■ TRY IT
Transcribe exactly the line containing "264 | 4% | 72% |" and every line after it, through the end of the records below.
* * * * * * * * *
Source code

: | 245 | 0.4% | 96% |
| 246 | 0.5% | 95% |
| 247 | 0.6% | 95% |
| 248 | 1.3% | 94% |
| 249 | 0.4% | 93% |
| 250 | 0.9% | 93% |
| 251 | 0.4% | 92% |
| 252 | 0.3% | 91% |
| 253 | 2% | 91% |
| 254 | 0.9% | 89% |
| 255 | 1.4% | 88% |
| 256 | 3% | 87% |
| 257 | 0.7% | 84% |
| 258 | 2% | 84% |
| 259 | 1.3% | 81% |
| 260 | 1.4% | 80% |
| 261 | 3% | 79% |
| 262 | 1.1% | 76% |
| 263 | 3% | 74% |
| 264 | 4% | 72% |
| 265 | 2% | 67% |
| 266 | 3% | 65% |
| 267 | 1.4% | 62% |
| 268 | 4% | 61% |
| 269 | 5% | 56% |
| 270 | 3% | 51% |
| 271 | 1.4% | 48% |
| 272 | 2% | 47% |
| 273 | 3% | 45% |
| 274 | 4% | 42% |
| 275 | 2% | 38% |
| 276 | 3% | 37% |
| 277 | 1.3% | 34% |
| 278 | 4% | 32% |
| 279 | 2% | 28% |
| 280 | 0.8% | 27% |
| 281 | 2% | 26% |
* * * * * * * * *
■ RESPONSE
| 264 | 4% | 72% |
| 265 | 2% | 67% |
| 266 | 3% | 65% |
| 267 | 1.4% | 62% |
| 268 | 4% | 61% |
| 269 | 5% | 56% |
| 270 | 3% | 51% |
| 271 | 1.4% | 48% |
| 272 | 2% | 47% |
| 273 | 3% | 45% |
| 274 | 4% | 42% |
| 275 | 2% | 38% |
| 276 | 3% | 37% |
| 277 | 1.3% | 34% |
| 278 | 4% | 32% |
| 279 | 2% | 28% |
| 280 | 0.8% | 27% |
| 281 | 2% | 26% |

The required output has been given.